Faver: Boosting LLM-based RTL Generation with Function Abstracted Verifiable Middleware
Jianan Mu, Mingyu Shi, Yining Wang, Tianmeng Yang, Bin Sun, Xing Hu, Jing Ye, Huawei Li
TL;DR
This work tackles the challenge of automating RTL generation with LLMs by addressing the semantic gap between high-level descriptions and clocked hardware semantics. It introduces Faver, a function abstracted verifiable middleware, which lets the LLMs write verification in high-level languages while a function-class abstraction aligns hardware timing and state, enabling effective Python–Verilog co-simulation. The framework comprises verification-spec generation, a class-template-based reference model with time-variable extraction, and hierarchical test stimuli generated through LLM–rule collaboration, followed by iterative co-simulation and refinement.

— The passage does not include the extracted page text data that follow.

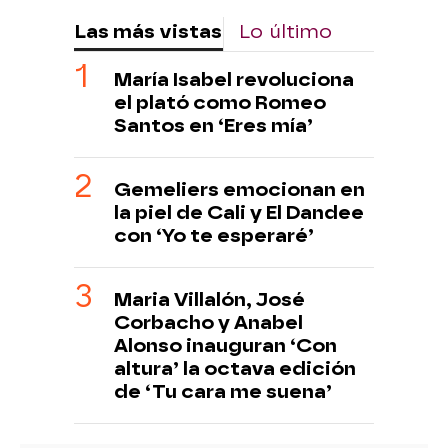
Las más vistas
Lo último
María Isabel revoluciona
el plató como Romeo
Santos en ‘Eres mía’
Gemeliers emocionan en
la piel de Cali y El Dandee
con ‘Yo te esperaré’
Maria Villalón, José
Corbacho y Anabel
Alonso inauguran ‘Con
altura’ la octava edición
de ‘Tu cara me suena’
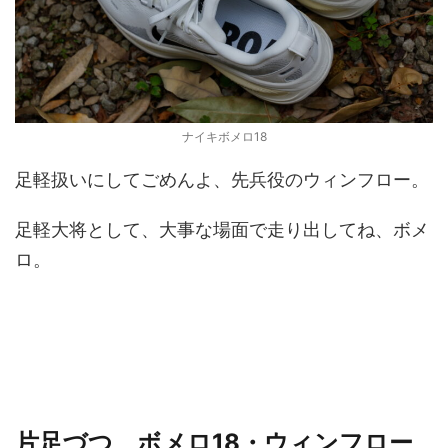
ナイキボメロ18
足軽扱いにしてごめんよ、先兵役のウィンフロー。
足軽大将として、大事な場面で走り出してね、ボメ
ロ。
片足づつ、ボメロ18・ウィンフロー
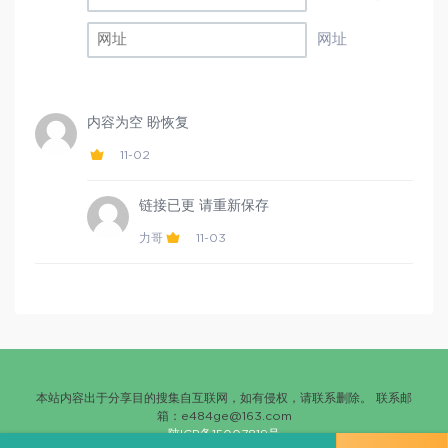
网址
内容为空 盼恢复
11-02
链接已更 请重新保存
力哥
11-03
本站内容出于分享目的搜集自互联网，如有侵权，请联系删除。 联系邮
箱：
e484ge@163.com
陕ICP备15007819号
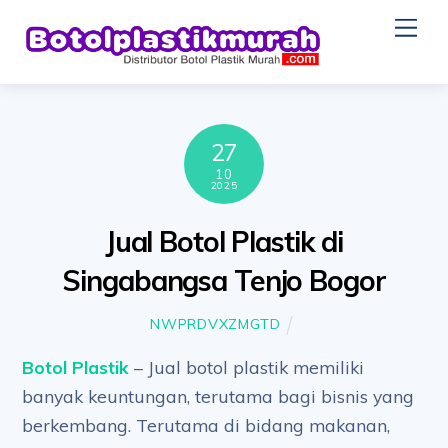
Skip
Me
to
content
27
10
2025
Jual Botol Plastik di
Singabangsa Tenjo Bogor
NWPRDVXZMGTD
Botol Plastik
– Jual botol plastik memiliki
banyak keuntungan, terutama bagi bisnis yang
berkembang. Terutama di bidang makanan,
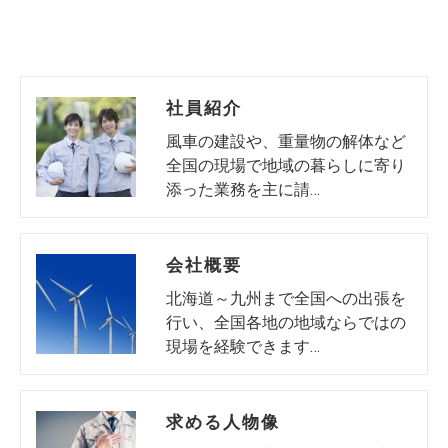
社員紹介
風車の建設や、重量物の解体など
全国の現場で地域の暮らしに寄り
添った業務を主に請…
会社概要
北海道～九州まで全国への出張を
行い、全国各地の地域ならではの
現場を経験できます…
求める人物像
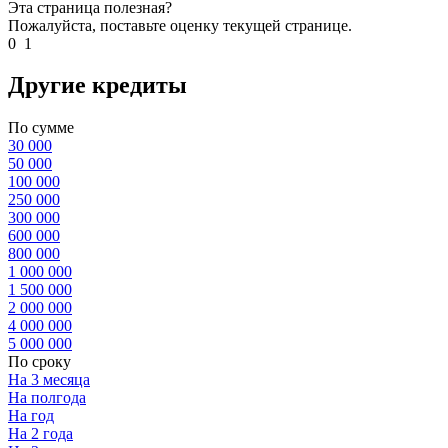
Эта страница полезная?
Пожалуйста, поставьте оценку текущей странице.
0
1
Другие кредиты
По сумме
30 000
50 000
100 000
250 000
300 000
600 000
800 000
1 000 000
1 500 000
2 000 000
4 000 000
5 000 000
По сроку
На 3 месяца
На полгода
На год
На 2 года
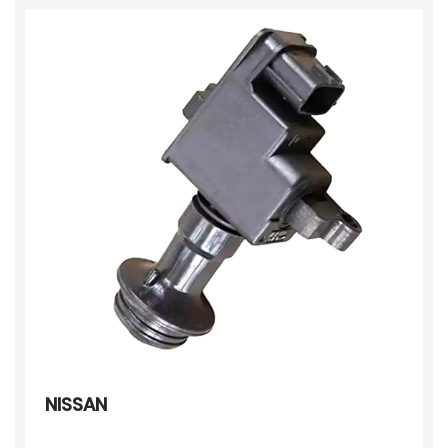
NISSAN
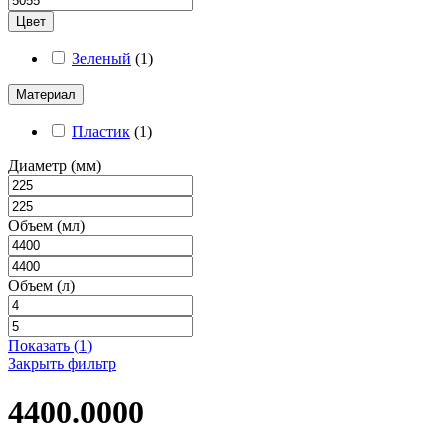
Цвет
Зеленый
(
1
)
Материал
Пластик
(
1
)
Диаметр (мм)
Объем (мл)
Объем (л)
Показать
(
1
)
Закрыть фильтр
4400.0000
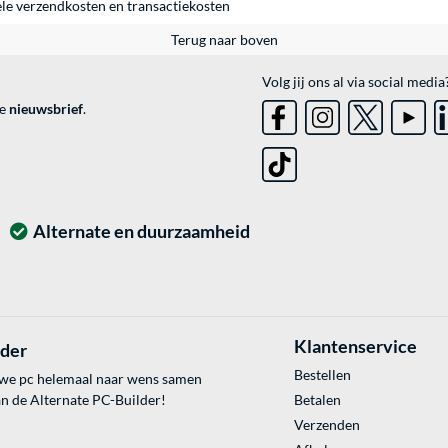
ele
verzendkosten
en
transactiekosten
Terug naar boven
Volg jij ons al via social media
ve
nieuwsbrief
.
Alternate en duurzaamheid
Klantenservice
lder
Bestellen
uwe pc helemaal naar wens samen
an de Alternate PC-Builder!
Betalen
Verzenden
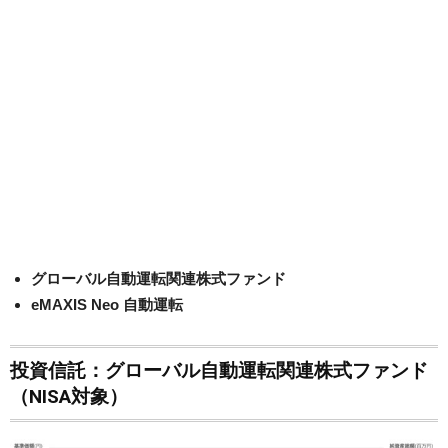
グローバル自動運転関連株式ファンド
eMAXIS Neo 自動運転
投資信託：グローバル自動運転関連株式ファンド
（NISA対象）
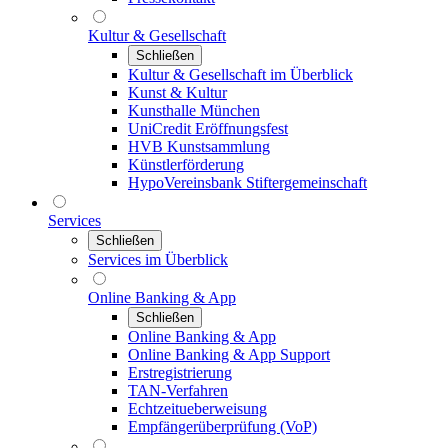
Kultur & Gesellschaft
Schließen
Kultur & Gesellschaft im Überblick
Kunst & Kultur
Kunsthalle München
UniCredit Eröffnungsfest
HVB Kunstsammlung
Künstlerförderung
HypoVereinsbank Stiftergemeinschaft
Services
Schließen
Services im Überblick
Online Banking & App
Schließen
Online Banking & App
Online Banking & App Support
Erstregistrierung
TAN-Verfahren
Echtzeitueberweisung
Empfängerüberprüfung (VoP)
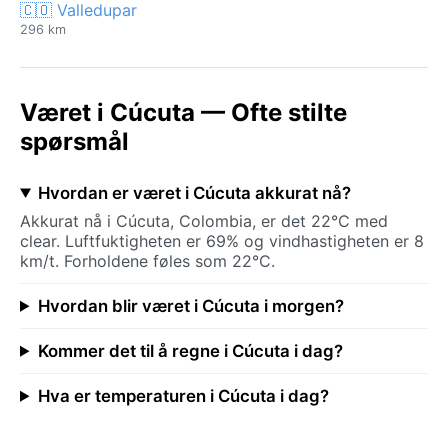
🇨🇴 Valledupar
296 km
Været i Cúcuta — Ofte stilte
spørsmål
Hvordan er været i Cúcuta akkurat nå?
Akkurat nå i Cúcuta, Colombia, er det 22°C med
clear. Luftfuktigheten er 69% og vindhastigheten er 8
km/t. Forholdene føles som 22°C.
Hvordan blir været i Cúcuta i morgen?
Kommer det til å regne i Cúcuta i dag?
Hva er temperaturen i Cúcuta i dag?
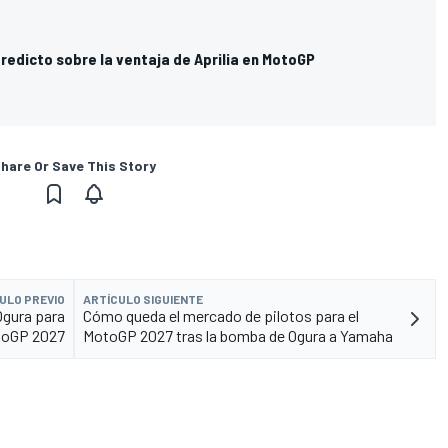
eredicto sobre la ventaja de Aprilia en MotoGP
hare Or Save This Story
ULO PREVIO
ARTÍCULO SIGUIENTE
Ogura para
Cómo queda el mercado de pilotos para el
otoGP 2027
MotoGP 2027 tras la bomba de Ogura a Yamaha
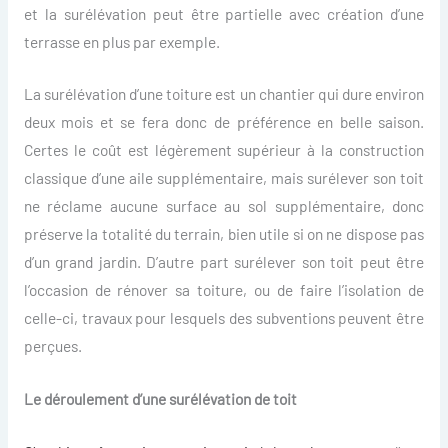
et la surélévation peut être partielle avec création d’une
terrasse en plus par exemple.
La surélévation d’une toiture est un chantier qui dure environ
deux mois et se fera donc de préférence en belle saison.
Certes le coût est légèrement supérieur à la construction
classique d’une aile supplémentaire, mais surélever son toit
ne réclame aucune surface au sol supplémentaire, donc
préserve la totalité du terrain, bien utile si on ne dispose pas
d’un grand jardin. D’autre part surélever son toit peut être
l’occasion de rénover sa toiture, ou de faire l’isolation de
celle-ci, travaux pour lesquels des subventions peuvent être
perçues.
Le déroulement d’une surélévation de toit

Empirical results show that Faver improves RTL-generation correctness across multiple models and benchmarks by up to 14%, with ablation studies confirming the distinct value of ref-model generation and hierarchical stimuli in boosting verification accuracy and robustness.
Abstract
LLM-based RTL generation is an interesting research direction, as it holds the potential to liberate the least automated stage in the current chip design. However, due to the substantial semantic gap between high-level specifications and RTL, coupled with limited training data, existing models struggle with generation accuracy. Drawing on human experience, design with verification helps improving accuracy. However, as the RTL testbench data are even more scarce, it is not friendly for LLMs. Although LLMs excel at higher-level languages like Python/C, they have a huge semantic gap from RTL. When implementing the same functionality, Python/C code and hardware code differ significantly in the spatiotemporal granularity, requiring the LLM not only to consider high-level functional semantics but also to ensure the low-level details align with the circuit code. It is not an easy task. In this paper, we propose a function abstracted verifiable middleware (Faver) that streamlines RTL verification in LLM-based workflows. By mixing LLM-friendly code structures with a rule-based template, Faver decouples the details of circuit verification, allowing the LLM to focus on the functionality itself. In our experiments on the SFT model and open-source models, Faver improved the model's generation accuracy by up to 14%.